The court disapproved of Singh recanting his allegation that Congress was behind the illegal tapping of his phones. "In this case, very strange things have happened," Justices Singhvi and Ganguly said as they told Singh not to treat filing of writ petition in the court "as a game of chess".
"Litigants must come to court with clean hands," said Justice Ganguly, writing the 46-page stinging judgment. The bench also rebuked Reliance Infocom, the service provider which tapped the phones on the basis of a forged authorisation letter, for failing to verify the interception order.
The bench also addressed the growing concern about illegal phone interceptions and said, "The central government must, therefore, frame certain statutory guidelines in this regard to prevent interception of telephone conversations on unauthorised communication, as has been done in this case."
The court said Singh's going back on his allegation that Congress was behind the illegal tapping of his phones, his admission that his petition was on information given by accused Anurag Singh who is facing trial for forging the letter for interception, and his concealment of fact that that he was aware of the police probe into illegal tapping, knocked the bottom out of his case.
The bench said the petitioner had failed to discharge "the burden of the song in the writ petition" that Congress acted out of political vendetta and exercised its influence on Delhi Police to intercept the telephone lines of Opposition leaders including Singh's.
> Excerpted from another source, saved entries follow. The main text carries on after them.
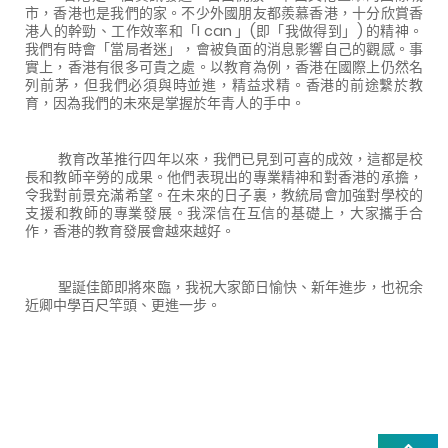
市，香港也是我們的家。不少外國朋友都羨慕香港，十分欣賞香
港人的幹勁、工作效率和「I can 」(即「我做得到」) 的精神。
我們有時會「當局者迷」，會被負面的消息影響自己的觀感。事
實上，香港有很多可貴之處。以教育為例，香港在國際上仍然名
列前茅，但我們必須與時並進，精益求精。香港的前途繫於教
育，因為我們的未來是掌握於年青人的手中。
教育改革推行四年以來，我們已見到可喜的成效，這都是校
長和教師辛勞的成果。他們表現出的專業精神和對香港的承擔，
令我對前景充滿希望。在未來的日子裏，教統局會加強對學校的
支援和教師的專業發展。我深信在互信的基礎上，大家攜手合
作，香港的教育發展會越來越好。
聖誕佳節即將來臨，我祝大家節日愉快、新年進步，也祝余
近卿中學百尺竿頭、更進一步。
"When the matter came up for contested hearing, he suddenly withdraws his allegations against Congress party and feels satisfied with the investigation of the police in connection with the aforesaid case of forgery and also states that the same Anurag Singh edited and tampered certain conversations of the petitioner," the bench said.
"The court wants to make it clear that an action at law is not a game of chess. A litigant who comes to court and invokes its writ jurisdiction must come with clean hands. He cannot prevaricate and take inconsistent positions," the bench added.
Singh's tapped conversations dates to a period when he, as the closest confidant of Mulayam Singh Yadav, then the chief minister of UP and leader of a 39-strong SP group in Lok Sabha, was seen as powerful. As the head of the Uttar Pradesh Investment Council -- a body that comprised some of the top-notch corporates of India -- Singh had a formal role in facilitating investments in the country's largest state. The tapes cover the full spectrum of interests the SP discard is identified with -- from politics, movie stars, industrialists, bureaucrats and important media personalities.
On the tapes, he comes off as a man who could open the right doors in UP, play the peacemaker between feuding corporates as well as being Mulayam Singh's chief troubleshooter. In short, somebody who needed to be engaged and humoured.
The Rajya Sabha MP had sought continuation of the gag order on publication of his "tapped" conversations on the ground that the disclosure of illegal intercepts would breach his privacy.
Noted lawyer Prashant Bhushan opposed the argument that the conversations were a personal matter, arguing that the conversations brought out "wheeling-dealing" among people's representatives and corporate houses which the public was entitled to know.
On Tuesday, Bhushan, who has accused Singh of fabricating a CD to malign him and his father, former Union law minister Shanti Bhushan, welcomed the SC order, saying that it would, like Niira Radia tapes, give insight into the nexus between politicians and corporates.